Foxconn employee health and wellness concerns in Shenzhen, China
Since 2003, HP has worked with Foxconn to improve its global social and environmental (SER) performance, as well as its conformance to HP’s Electronic Industry Code of Conduct. Despite improvements in SER performance since then, the company (which supplies HP and many other electronics manufacturers) faced unprecedented challenges in 2010, when more than a dozen workers at two factories in Shenzhen, China, committed or attempted suicide. Media, customer, and executive attention on the industry and region increased heavily, with the incidents making front-page headlines at global news outlets.
Follow-up analyses by nongovernmental organizations (NGOs) and government departments identified a number of concerns. These related to facility-specific issues such as wages and benefits, high work intensity, occupational health and safety, work hours, management quality, employee breaks, grievance mechanisms, treatment of student workers, and dining and living conditions. Other concerns involved the implications of broader structural social changes in China, specifically with regards to Chinese migrant workers’ well-being and needs.
HP’s response
HP had been regularly meeting with senior executives at Foxconn to improve working conditions before the suicides occurred. In response to the tragic events, HP supplemented traditional audits, factory tours by senior executives, and senior executive meetings with third-party and HP-led worker attitude surveys. In May 2010, HP commissioned a third-party survey of workers in the HP production area at one of the Foxconn factories in Shenzhen. In addition, a similar survey was conducted in July 2010 at a different Foxconn factory in Chongqing, China. In total, 453 workers were surveyed by questionnaire, and 182 participated in group interview sessions. The objective of the research in both surveys was to understand sentiment among workers, explore attitudes to working at the facility, and gauge worker awareness and acceptance of employee assistance programs. The surveys found a desire for better wages and concerns about management style, including communication between line leaders, supervisors, and line workers.

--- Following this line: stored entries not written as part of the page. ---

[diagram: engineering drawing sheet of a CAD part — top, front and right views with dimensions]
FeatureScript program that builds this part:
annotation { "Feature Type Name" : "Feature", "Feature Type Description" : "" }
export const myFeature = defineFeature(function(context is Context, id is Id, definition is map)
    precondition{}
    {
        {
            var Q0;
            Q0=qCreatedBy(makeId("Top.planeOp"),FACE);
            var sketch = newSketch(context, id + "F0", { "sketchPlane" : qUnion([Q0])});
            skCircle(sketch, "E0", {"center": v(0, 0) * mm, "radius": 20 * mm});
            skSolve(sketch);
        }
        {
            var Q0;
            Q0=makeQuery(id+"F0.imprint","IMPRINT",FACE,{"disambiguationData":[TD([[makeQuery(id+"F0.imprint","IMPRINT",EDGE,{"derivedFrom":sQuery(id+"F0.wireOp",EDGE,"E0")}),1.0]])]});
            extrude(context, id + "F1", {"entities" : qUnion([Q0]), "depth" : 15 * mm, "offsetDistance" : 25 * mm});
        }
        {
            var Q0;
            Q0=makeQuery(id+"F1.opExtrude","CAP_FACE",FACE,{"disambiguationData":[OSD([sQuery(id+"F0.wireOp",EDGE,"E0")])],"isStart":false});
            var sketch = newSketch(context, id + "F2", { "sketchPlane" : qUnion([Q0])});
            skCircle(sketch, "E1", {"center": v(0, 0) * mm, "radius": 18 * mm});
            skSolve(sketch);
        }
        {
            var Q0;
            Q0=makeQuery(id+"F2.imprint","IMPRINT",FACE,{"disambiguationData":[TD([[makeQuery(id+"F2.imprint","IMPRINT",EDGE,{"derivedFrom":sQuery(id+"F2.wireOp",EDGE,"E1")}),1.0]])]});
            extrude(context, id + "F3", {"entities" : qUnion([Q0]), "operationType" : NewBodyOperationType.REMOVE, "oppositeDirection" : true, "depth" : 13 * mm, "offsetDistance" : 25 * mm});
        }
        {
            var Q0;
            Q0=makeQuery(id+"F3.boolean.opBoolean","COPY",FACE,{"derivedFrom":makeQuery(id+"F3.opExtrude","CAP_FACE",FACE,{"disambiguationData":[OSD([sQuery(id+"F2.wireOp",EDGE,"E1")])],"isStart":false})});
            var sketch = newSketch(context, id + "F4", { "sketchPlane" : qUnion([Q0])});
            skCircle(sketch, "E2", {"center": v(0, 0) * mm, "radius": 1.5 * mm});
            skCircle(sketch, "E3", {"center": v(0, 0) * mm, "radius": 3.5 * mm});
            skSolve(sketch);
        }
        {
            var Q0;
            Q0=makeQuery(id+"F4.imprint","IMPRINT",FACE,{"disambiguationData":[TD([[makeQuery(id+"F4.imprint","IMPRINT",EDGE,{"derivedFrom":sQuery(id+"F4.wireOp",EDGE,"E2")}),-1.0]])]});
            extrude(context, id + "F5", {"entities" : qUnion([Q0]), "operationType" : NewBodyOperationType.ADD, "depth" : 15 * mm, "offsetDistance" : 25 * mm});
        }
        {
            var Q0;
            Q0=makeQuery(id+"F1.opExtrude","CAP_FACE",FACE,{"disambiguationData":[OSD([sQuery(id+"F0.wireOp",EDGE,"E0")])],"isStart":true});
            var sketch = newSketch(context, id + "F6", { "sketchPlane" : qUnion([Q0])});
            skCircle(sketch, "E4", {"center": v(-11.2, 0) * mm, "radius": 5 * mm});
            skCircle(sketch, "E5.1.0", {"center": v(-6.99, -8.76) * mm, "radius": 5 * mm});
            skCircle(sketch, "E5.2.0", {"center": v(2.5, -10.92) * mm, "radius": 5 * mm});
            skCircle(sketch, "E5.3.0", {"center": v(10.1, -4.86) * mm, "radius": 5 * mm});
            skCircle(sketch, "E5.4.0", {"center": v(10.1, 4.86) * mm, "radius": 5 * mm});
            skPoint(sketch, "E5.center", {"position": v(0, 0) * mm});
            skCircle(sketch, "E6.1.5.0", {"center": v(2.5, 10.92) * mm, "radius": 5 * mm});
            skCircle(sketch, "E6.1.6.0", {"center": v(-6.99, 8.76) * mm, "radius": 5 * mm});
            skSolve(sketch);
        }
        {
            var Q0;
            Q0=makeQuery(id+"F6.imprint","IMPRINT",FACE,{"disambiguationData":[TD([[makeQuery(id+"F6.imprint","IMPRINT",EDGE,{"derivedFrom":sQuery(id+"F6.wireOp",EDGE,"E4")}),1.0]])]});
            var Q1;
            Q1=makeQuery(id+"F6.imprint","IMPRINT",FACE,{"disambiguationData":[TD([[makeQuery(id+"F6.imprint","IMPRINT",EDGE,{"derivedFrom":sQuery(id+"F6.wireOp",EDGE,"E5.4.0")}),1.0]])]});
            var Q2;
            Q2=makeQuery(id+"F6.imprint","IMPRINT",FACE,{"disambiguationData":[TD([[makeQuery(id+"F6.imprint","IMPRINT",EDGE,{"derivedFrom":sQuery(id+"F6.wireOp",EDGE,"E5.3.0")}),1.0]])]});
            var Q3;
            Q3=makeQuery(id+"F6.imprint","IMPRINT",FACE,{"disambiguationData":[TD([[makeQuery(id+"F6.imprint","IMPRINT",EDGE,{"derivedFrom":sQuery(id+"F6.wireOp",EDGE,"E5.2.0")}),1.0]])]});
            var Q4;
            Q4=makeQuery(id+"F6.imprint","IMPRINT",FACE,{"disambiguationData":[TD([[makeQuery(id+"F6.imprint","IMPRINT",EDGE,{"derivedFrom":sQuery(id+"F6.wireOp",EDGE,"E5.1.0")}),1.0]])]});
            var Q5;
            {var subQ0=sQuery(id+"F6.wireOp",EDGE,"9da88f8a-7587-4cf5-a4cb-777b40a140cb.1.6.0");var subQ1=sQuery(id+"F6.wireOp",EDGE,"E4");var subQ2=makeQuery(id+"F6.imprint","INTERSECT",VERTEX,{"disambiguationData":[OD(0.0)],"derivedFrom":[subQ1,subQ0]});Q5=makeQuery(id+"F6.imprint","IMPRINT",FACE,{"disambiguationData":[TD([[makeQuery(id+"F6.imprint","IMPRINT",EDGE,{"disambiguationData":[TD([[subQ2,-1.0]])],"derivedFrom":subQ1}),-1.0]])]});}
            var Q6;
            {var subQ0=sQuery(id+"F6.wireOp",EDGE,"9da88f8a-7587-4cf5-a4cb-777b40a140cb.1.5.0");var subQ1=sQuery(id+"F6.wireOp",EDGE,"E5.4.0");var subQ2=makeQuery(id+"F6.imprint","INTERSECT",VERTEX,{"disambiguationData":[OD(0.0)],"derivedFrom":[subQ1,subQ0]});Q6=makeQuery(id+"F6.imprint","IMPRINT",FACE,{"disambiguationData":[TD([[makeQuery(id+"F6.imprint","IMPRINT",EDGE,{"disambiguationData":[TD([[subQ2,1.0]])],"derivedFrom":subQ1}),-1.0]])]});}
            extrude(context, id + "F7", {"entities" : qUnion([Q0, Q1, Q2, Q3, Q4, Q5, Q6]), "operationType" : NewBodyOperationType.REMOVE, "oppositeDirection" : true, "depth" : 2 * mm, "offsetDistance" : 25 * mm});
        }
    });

Based on the results of the interviews and similar worker surveys conducted by Foxconn internally, senior executives from both companies (including senior vice presidents responsible for HP product manufacturing) agreed on corrective action plans, including implementing supervisor training, reducing overtime working hours, improving dormitory assignments based on shift patterns, and addressing laundry complaints. Every one to two weeks, through regular meetings and key performance indicators, HP tracked progress on these actions as well as other changes implemented by Foxconn. As several of those action areas concerned dormitories and other living arrangements at Foxconn, in July 2010, Tony Prophet, senior vice president of Operations in HP’s Personal Systems Group, visited the facility and toured the dormitories, canteens, food preparation areas, employee hotline facility, wellness centers, and leisure areas of the facility to gain first-hand experience of the working conditions at the site and to see improvements being made.
In November 2010, HP invited 16 of our key suppliers in China, including Foxconn, to a workshop on job-related stress prevention. This workshop introduced a method for managing stress in workplaces that encourages active involvement of frontline workers in improving their work environment.
HP continues to work closely with Foxconn to support its SER efforts and help ensure that the progress observed in subsequent audits and key performance indicators is sustained.
Foxconn’s response
Foxconn surveyed nearly 30,000 of its workers, asking where improvements could be made. In response to some of the findings, the company has introduced changes to factory conditions. These include increasing wages for many workers significantly above the local minimum wage; reducing overtime hours; improving worker care and grievance management; providing training to improve worker-management communication; monitoring and auditing food quality; allocating dormitories with consideration of workers’ backgrounds; assigning more considerate work locations and shifts; improving dormitory cleanliness; and adding more entertainment facilities.
The tragic suicides and subsequent workforce analysis (see below) also raised broader questions about the manufacturing model in China. Foxconn has begun an extensive transformation of its manufacturing workplace conditions, with a focus on three key elements:
- Establishing new salary standards that reduce pressure for overtime as a personal necessity for employees
- Moving some manufacturing operations closer to migrant workers’ hometowns, and thereby maintaining social structures and support systems
- Helping employees integrate better into the community to promote a positive work-life balance and create a more extensive support network
The changing Chinese workforce
In 2010, the All China Federation of Trade Unions released a study assessing the new generation of Chinese migrant workers. The study provided insight into labor challenges that face suppliers, despite improving labor and environmental standards in the country, and described several recent trends. Compared with previous generations, average workers from the post-1980s generation:
- Are slightly younger, with an average age of 23 compared with 26
- Have heightened career ambitions
- Are less likely to return to their home town, preferring to settle in their new community
- Are better educated, and place a higher value on challenges and skills development
- Expect a higher income from their work
Changes to Chinese policy have already begun to reflect the needs and desires of this new generation of workers. The government has increased minimum wages in 14 provinces, and analysis shows that further increases will follow in 2011. Senior politicians, including President Hu Jintao, have called for better treatment of workers in general, and particularly migrant workers.